Two methods have been used to investigate 40-Hz ASSR, namely the event-related spectral perturbation (ERSP) and inter-trial phase coherence (ITPC) methods. The ERSP is a measure of induced power changes and is independent of the phase. The ITPC is a measure of the phase synchronization across trials and is also called the phase-locking factor (Delorme and Makeig, 2004; Tallon-Baudry et al., 1996).
Reduced power and phase synchronization of 40-Hz ASSR have been reported in individuals with schizophrenia (Tada et al., 2020; Thune et al., 2016), bipolar disorders (O’Donnell et al., 2013; Rass et al., 2010), and autism spectrum disorders (Ono et al., 2020; Seymour et al., 2020).

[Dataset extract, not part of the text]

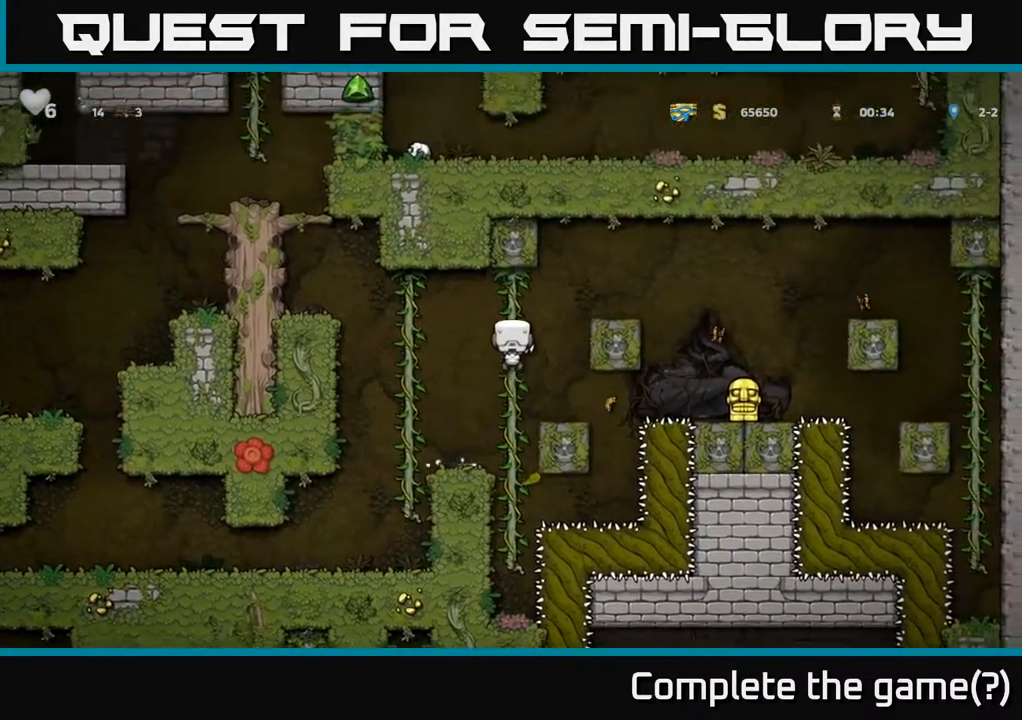
{"buttons": ["DPAD_RIGHT"], "left_stick": "center", "right_stick": "center", "events": [[83, "DPAD_RIGHT", "down"], [100, "A", "down"], [500, "A", "up"]]}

The 40-Hz ASSR can be non-invasively measured using scalp electroencephalography (EEG) and magnetoencephalography (MEG). EEG and MEG measure neurophysiological activities with high temporal resolution. EEG has the advantages of a relatively simple and cost-effective system and the flexible arrangement of sensors. However, EEG has a longer preparation time for attaching electrodes on the scalp and has limited spatial resolution owing to the low and inhomogeneous electrical conductivity of the skull (Srinivasan et al., 1998). MEG has a high spatial resolution because the neuro-magnetic field is not sensitively affected as it passes through head tissue (Hamalainen et al., 1993; Stenroos and Nummenmaa, 2016). Conventional MEG measures magnetic fields generated by neurons using a superconducting quantum interference device (SQUID). Low-temperature SQUID sensors usually operate at approximately 7 K with the use of liquid helium. A rigid reservoir for the liquid helium is required to maintain a cryogenic temperature. The use of a rigid reservoir requires the SQUID sensors to be fixed inside a helmet, and the distance between the sensors and scalp is at least approximately 2 cm.
Recently, optically pumped magnetometers (OPMs) with a small size of 12.4 mm × 16.6 mm × 24.4 mm have been developed and commercialized (Budker and Romalis, 2007; Shah and Wakai, 2013). The OPM sensor operates at room temperature and can be placed close to the scalp in a flexible manner. OPM sensors have been applied to detect neuromagnetic signals with such advantages. Previous OPM-based MEG studies have measured various brain activities relating to auditory evoked fields (AEFs) (Borna et al., 2020; Borna et al., 2017; Kim et al., 2014; Kowalczyk et al., 2021), visual processing (Iivanainen et al., 2020), somatosensory processing (Boto et al., 2017), motor processing (Boto et al., 2018), and language function (de Lange et al., 2021; Tierney et al., 2018).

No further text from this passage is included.